◆ REQUIRED WORK ◆
The following data has a line with "jar [479,364,508,406] ->" and a line with "none -> brown cart [384,330,477,422]". Write out exactly those lines and all the lines between them.

◆ AVAILABLE DATA ◆
----------
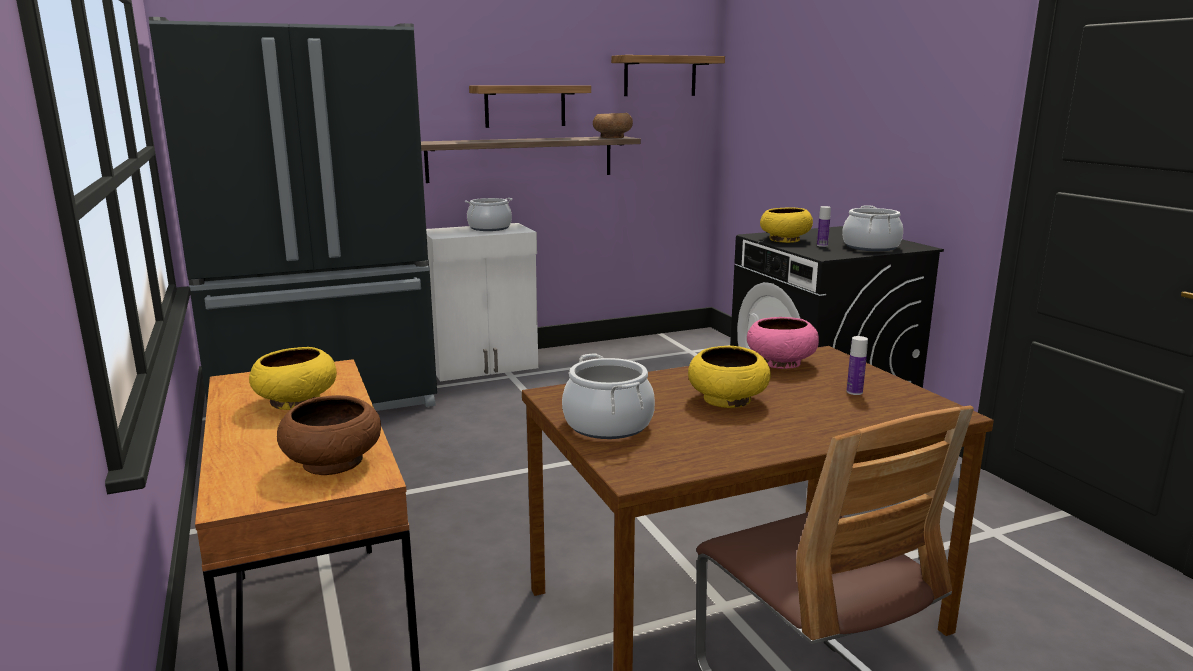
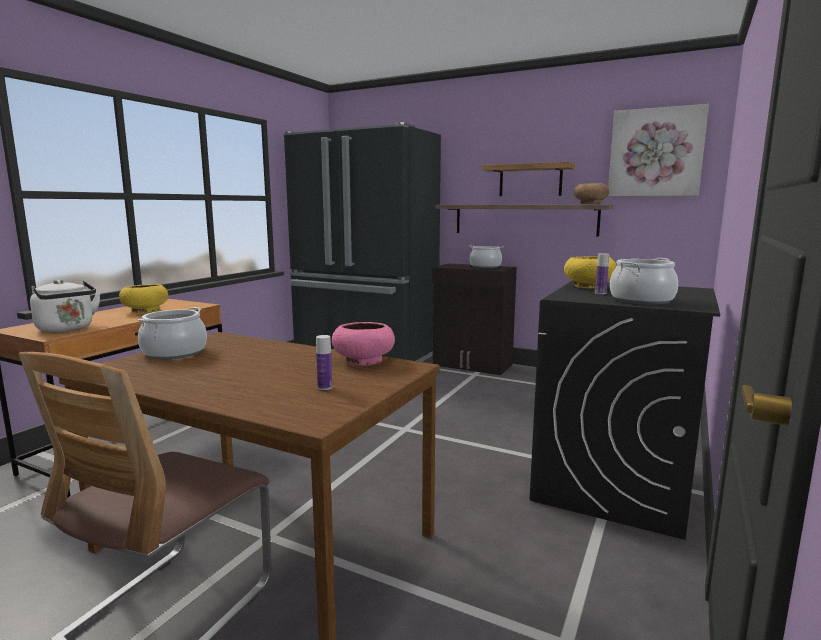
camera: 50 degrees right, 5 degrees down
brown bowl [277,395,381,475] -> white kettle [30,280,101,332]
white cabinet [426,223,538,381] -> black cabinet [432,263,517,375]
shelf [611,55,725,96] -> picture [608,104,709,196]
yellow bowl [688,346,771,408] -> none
----------
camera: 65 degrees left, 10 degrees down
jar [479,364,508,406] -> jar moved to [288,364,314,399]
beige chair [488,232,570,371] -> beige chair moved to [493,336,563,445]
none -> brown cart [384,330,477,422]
----------
◆ RESULT OF THIS EXERCISE ◆
jar [479,364,508,406] -> jar moved to [288,364,314,399]
beige chair [488,232,570,371] -> beige chair moved to [493,336,563,445]
none -> brown cart [384,330,477,422]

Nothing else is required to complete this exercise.